The Lovely Anna gets very annoyed with me over one thing—okay, over many things, but this one thing in particular—I’m very impatient when it comes to things I want to have. I tend to get them right away and leave her nothing to buy me for gifts on my birthday or Christmas. Well, here’s another thing she won’t be able to get me for my birthday: the enormous new book Tales Calculated to Drive You MAD: Artist’s Edition.
I saw an unboxing video of this book some weeks ago and blogged about it being a drool-worthy, albeit expensive, item. Afraid it would sell out quickly, I immediately ordered a copy, much to the chagrin of my gift-idea-starved wife. I just got my copy and I can safely say it’s worth every penny of the price tag.
The concept with these “Artist Edition” books from IDW is that they take untouched high resolution scans of original art boards and print them, with pencil lines, white out, paste-ups and all, at their original size on paper that they say approximates the surface of the actual boards. The result is supposed to duplicate the experience of looking at the actual, original art as much as possible.
I’d say they succeeded.
MAD has always had their artists work at 200% of print size, unlike comic book artists which typically work at 130-150%. As a result, the original art from MAD pages are huge, 16 1/4 x 21 inches without bleeds. That makes this book gigantic. Measuring in at 15 1/2 x 22 1/4 inches and 1 3/8 inches thick, it must weigh 15 lbs, but is not too unwieldy to page through… and what pages!
The reproductions really are like looking at originals. The ghosts of pencil lines are plainly visibly, gray smudges from handling, ruled lines from lettering, yellowing/browning of aged paper, white out from corrections, even the difference in tone from pasted in corrected art is obvious. All the production notes and margin direction are there. That stuff is all interesting and adds to the feel of a real, worked on piece of art, but the real magic is in the inks.

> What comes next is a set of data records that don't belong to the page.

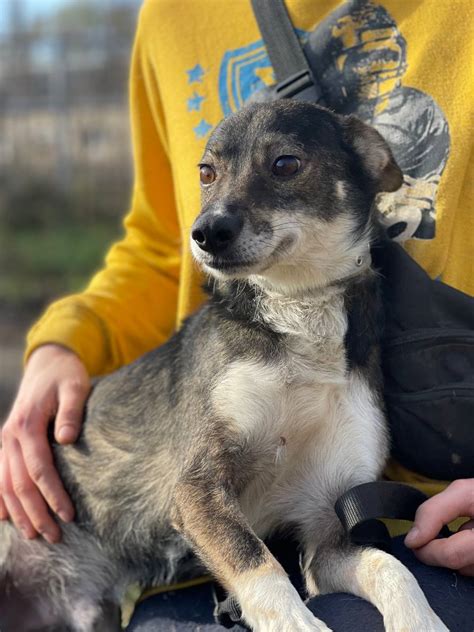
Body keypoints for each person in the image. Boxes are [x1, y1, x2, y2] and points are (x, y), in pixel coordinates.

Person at [1, 0, 473, 629]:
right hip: (145, 549)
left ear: (371, 167)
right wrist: (66, 341)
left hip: (429, 522)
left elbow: (329, 544)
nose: (214, 218)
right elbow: (156, 243)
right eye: (211, 175)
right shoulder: (171, 16)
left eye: (282, 168)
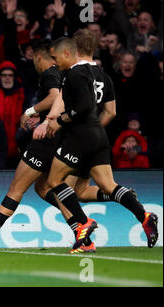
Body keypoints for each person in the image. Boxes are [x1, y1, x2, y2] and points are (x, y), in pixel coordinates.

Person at [45, 37, 157, 251]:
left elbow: (84, 106)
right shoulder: (103, 75)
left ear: (71, 52)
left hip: (79, 137)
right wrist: (96, 131)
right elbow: (112, 111)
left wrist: (60, 121)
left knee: (54, 180)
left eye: (55, 56)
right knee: (103, 187)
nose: (54, 61)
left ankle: (84, 223)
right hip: (98, 136)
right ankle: (144, 215)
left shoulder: (74, 74)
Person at [0, 40, 61, 248]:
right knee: (43, 188)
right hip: (58, 138)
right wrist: (44, 118)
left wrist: (31, 111)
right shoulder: (61, 74)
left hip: (44, 141)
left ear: (38, 57)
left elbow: (55, 97)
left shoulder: (49, 74)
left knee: (16, 189)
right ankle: (82, 224)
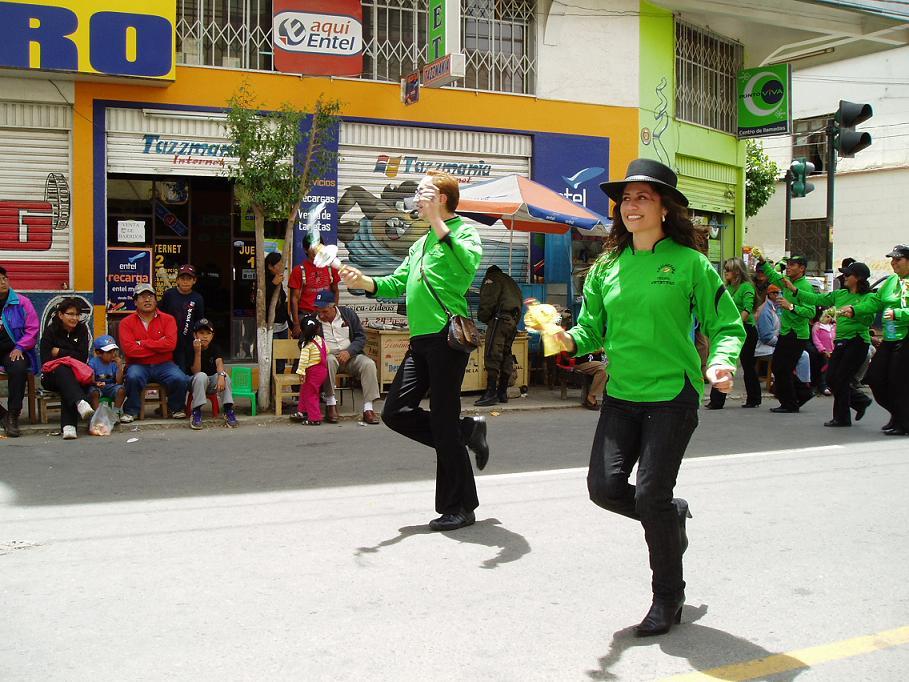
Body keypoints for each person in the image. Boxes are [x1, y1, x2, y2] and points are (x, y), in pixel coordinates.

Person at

You can see the brush strokes. The places the pen blotted and scratched. The uneven strokes of the large, brushed-in black areas. Most importantly, you can see the art at the actual size the artist did it at… seeing his decisions and how he handles the smallest of areas. It’s as close to looking over the shoulder of Jack Davis, Wally Wood, Will Elder, Harvey Kurtzman and company working at the peak of their powers as you will ever get until they actually invent a time machine. In fact, I’d argue this is as close to an actual time machine as you will ever get. It’s amazing how you really get a sense of the original art, not just the original images.
Even the zipatone edges are visible
From one of my all-time favorites…
I have no qualms about recommending this book, even at the $150 cover price. I got it a bit cheaper at Amazon, but it’s worth twice the price regardless.
The only drawback? The physical size of the thing. It’s so big and heavy there is no way to display it. I tried setting it up on a display easel in the corner of my studio’s counter top, but that appears to not work. The pages are so heavy that having the weight distributed mostly along the bottom edge causes the pages to start to buckle within the binding, and the book begins to bend and warp within it’s hardcover shell. I am going to try and figure out some way to prevent that from happening… I might be able to use some kind of clamp on the top and sides to keep the pages in place, but only if it doesn’t detract from the display or damage the cover. Until then it has to be stored flat.